I have never used the Obi to Obi call feature but I am considering setting up another Obi at a friend's house.

Is the call quality very good (POTS like) or just so so?

Thanks.
Rob. (Obi newbie.)

OBi 110 using Anveo - but presently testing AcroVoice
My blog: www.googlevoiceforcanadians.com

ProfTech

I have limited experience with Obi to Obi calls but I think it will depend on two things;

1. The quality of your friends internet connection
2. The quality / type of home network they have.

My Son-in-law has an Obi in the Chicago area running ATT U-Verse DSL and his Mom has an Obi in India. I have one in Illinois on standard ATT DSL.

If I call him on his Obi number, it sounds fine. When he calls the Obi located in India or she calls him, he complains about dropped calls, call quality, etc. This also happens when they call each other using CallCentric's network.

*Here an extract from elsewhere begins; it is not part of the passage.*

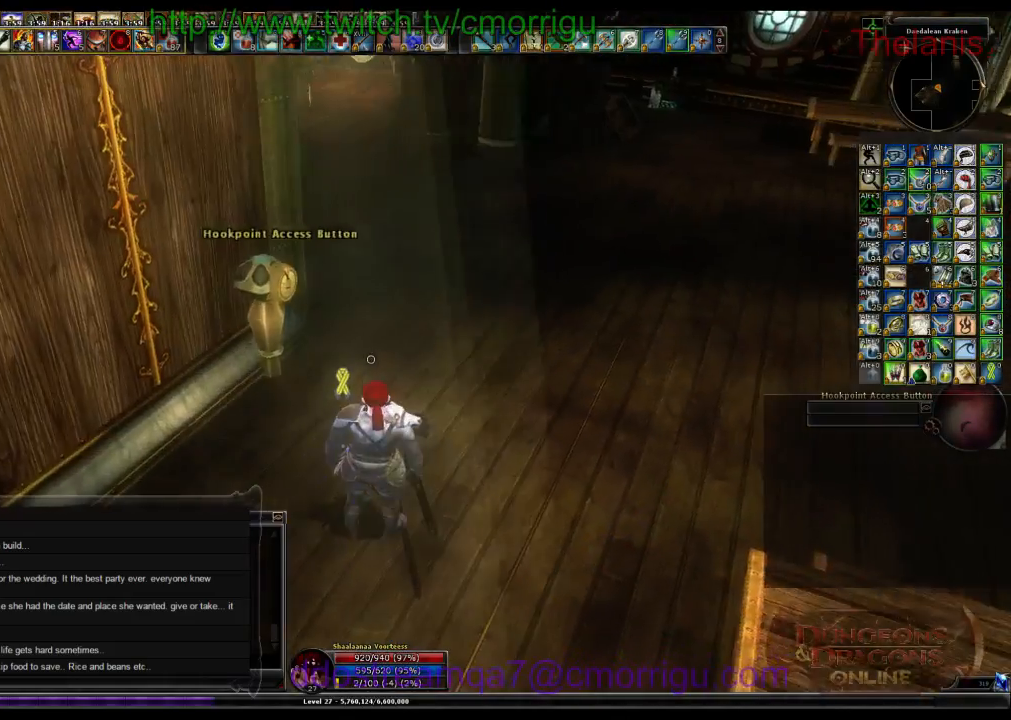
{"keys": ["w"], "events": []}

So I am pretty sure their internet connection and / or their home network in India is the culprit and there isn't much we can do to improve the situation.

lk96

#2
As was noted before, you do need a good quality line. Not so much a fast line
(I think that even something like 300Kbps, in both directions, effective capacity would be fine).
But the line has to be "clean" so that you don't experience excessive packet loss.

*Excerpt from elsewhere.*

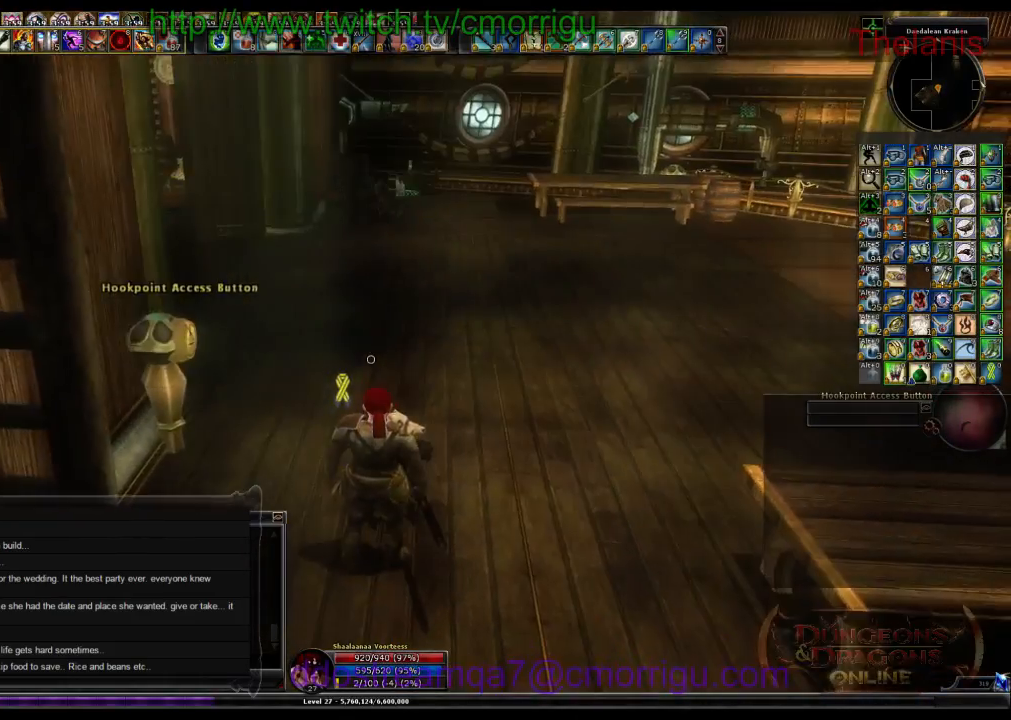
{"keys": [], "events": []}
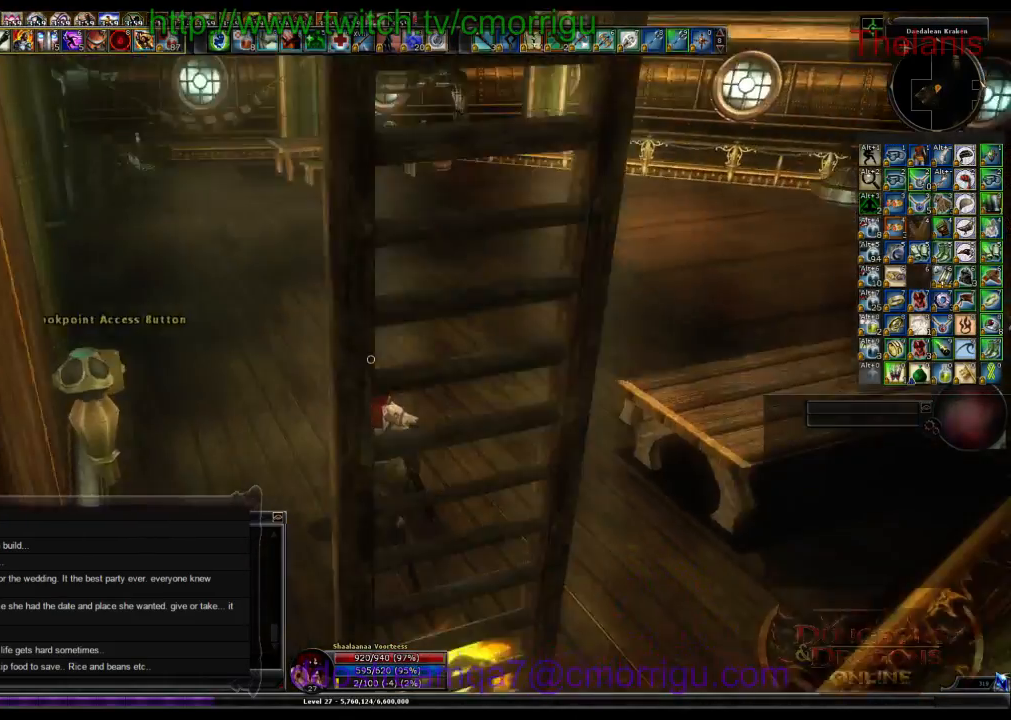
{"keys": [], "events": []}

I have setup a remote Obi in Europe (Greece) and another one in the US.
The voice quality is consistently very good.

In terms of calls to India, I have noticed (as the previous responder mentioned) issues.
Part of the problem is that some standard DSL services are providing 256Kbps uplink.
But even more problematic was that some times there were packet losses. So, the quality would
vary by the day. But I wouldn't attribute the problem to the Obi itself. There is
little the Obi can do if the network drops pkts left and right.

EDIT: In both setups I meant to say that all calls are Obi-to-Obi over the Obitalk network.

L.

MurrayB

I fork all incoming call between two locations in the US via the ObiTalk Network and I typically can not tell the difference.

Robert.Thompson

Thank you! :)

When you talk about a 'clean' line, I assume you mean the Internet connect, right?

Or, do you mean that if I used say Anveo or VoIP.ms I would get a 'cleaner line' for VoIP?

Thanks.
Rob. (Obi newbie.)

OBi 110 using Anveo - but presently testing AcroVoice
My blog: www.googlevoiceforcanadians.com

lk96

I was referring to the internet connection.
But to be more precise what matters is the end-to-end Internet connectivity:
from the source Obi, through the source home network, through the public Internet
all the way to the other end.

L.

Robert.Thompson

Rob. (Obi newbie.)

OBi 110 using Anveo - but presently testing AcroVoice
My blog: www.googlevoiceforcanadians.com

shap

As far as I remember (tested it a while ago), when Obi 1 makes a call to Obi 2 (using ObiNetwork), the call is still routed to ObiTalk servers at Amazon cloud - it is not p2p.

lk96

Do you recall if that was for signaling traffic and call setup? or for the
actual audio flows too?


Ostracus

Didn't RonR say it was just the signaling and setup?

infin8loop

Quote from: Ostracus on January 14, 2013, 12:03:11 PM
Didn't RonR say it was just the signaling and setup?
I think I recall RonR stating this.

Looking at the OBi Call Status page while a call is in progress between my two Obi's the Peer RTP Address and Local RTP Address are those of my OBis. This would seem to indicate the RTP voice packets are delivered straight from OBi to OBi.  The setup part (SIP or SIP-like-Obi-secret-protocol) has to go through the OBiTALK server in order to obtain the IP address of the registered target (far-end) OBi being called.